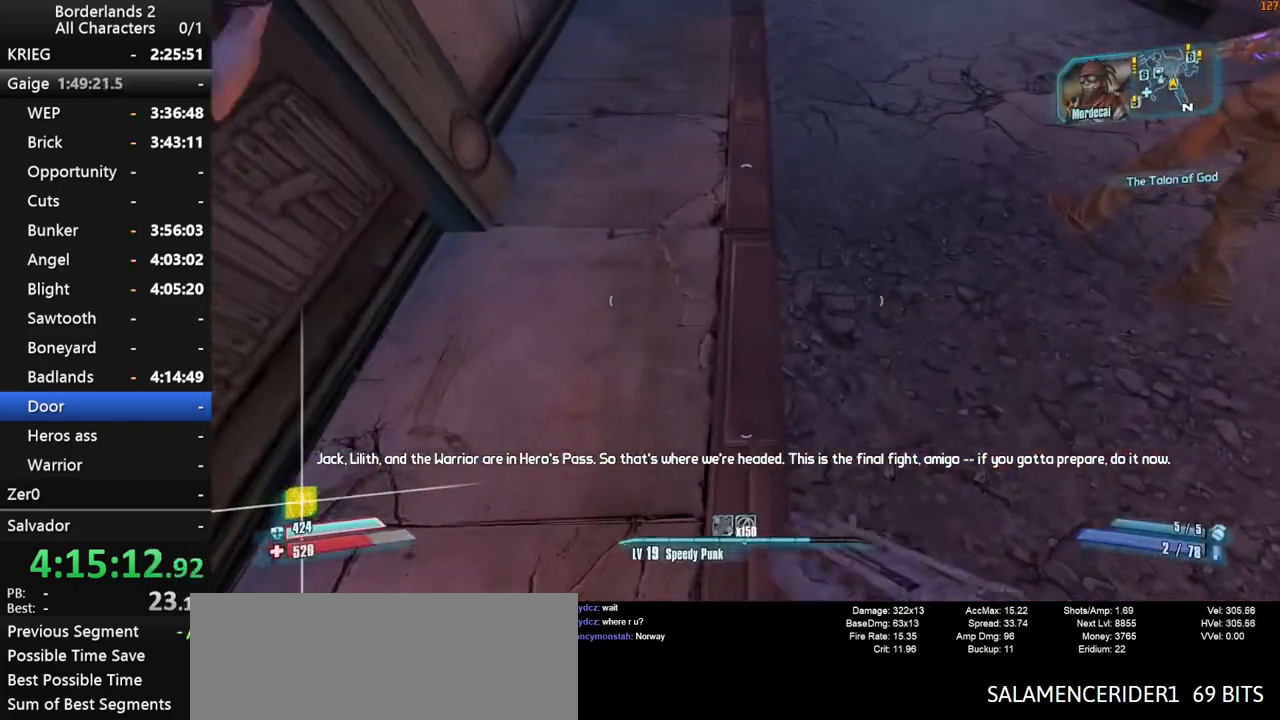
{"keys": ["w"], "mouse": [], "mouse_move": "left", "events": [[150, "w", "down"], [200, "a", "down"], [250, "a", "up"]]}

------

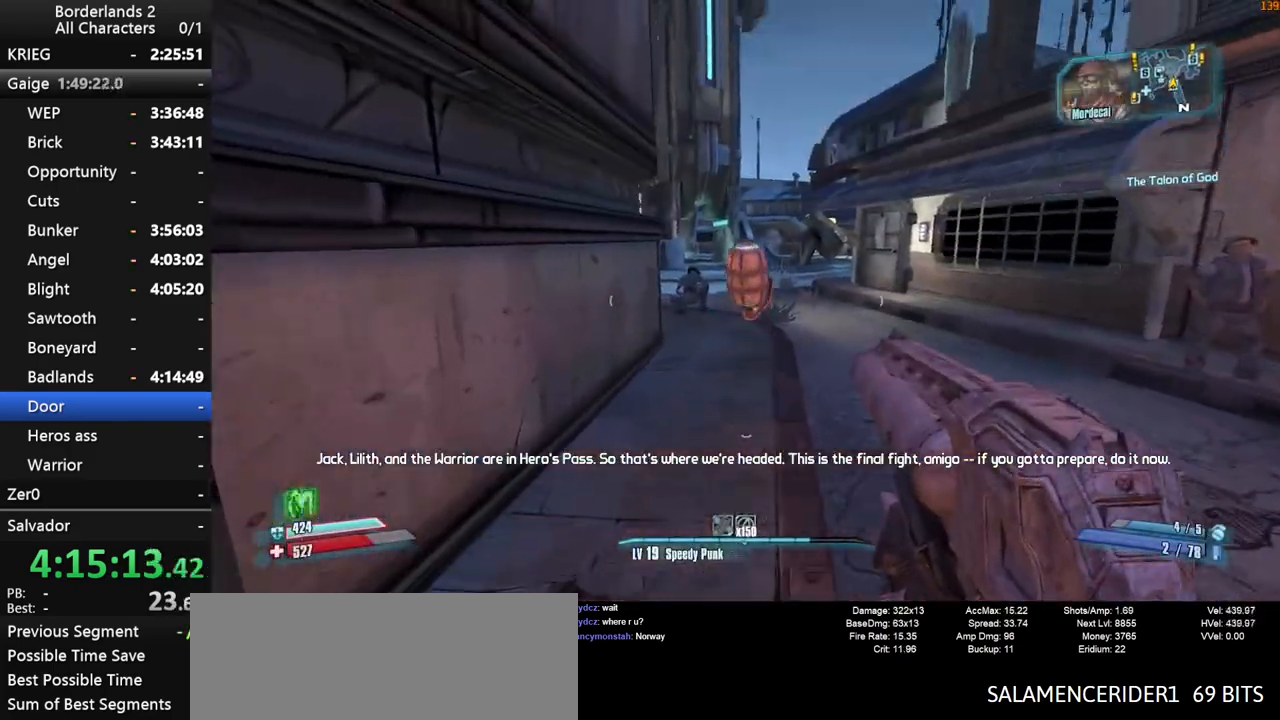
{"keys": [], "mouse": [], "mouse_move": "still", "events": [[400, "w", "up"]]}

------

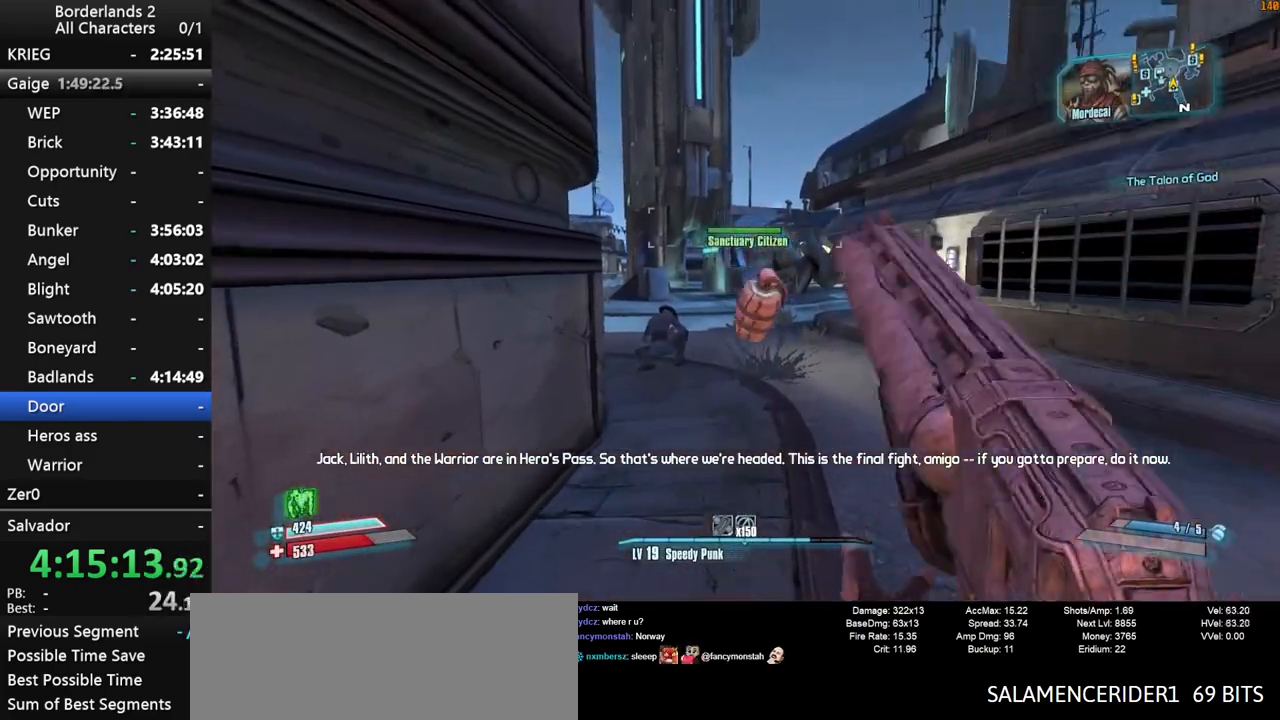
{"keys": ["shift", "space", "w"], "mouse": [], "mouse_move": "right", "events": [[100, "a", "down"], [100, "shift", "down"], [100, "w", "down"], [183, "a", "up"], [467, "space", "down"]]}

------

Read through the lines above and collect those that contain the string "down".

{"keys": ["w"], "mouse": [], "mouse_move": "left", "events": [[150, "w", "down"], [200, "a", "down"], [250, "a", "up"]]}
{"keys": ["shift", "space", "w"], "mouse": [], "mouse_move": "right", "events": [[100, "a", "down"], [100, "shift", "down"], [100, "w", "down"], [183, "a", "up"], [467, "space", "down"]]}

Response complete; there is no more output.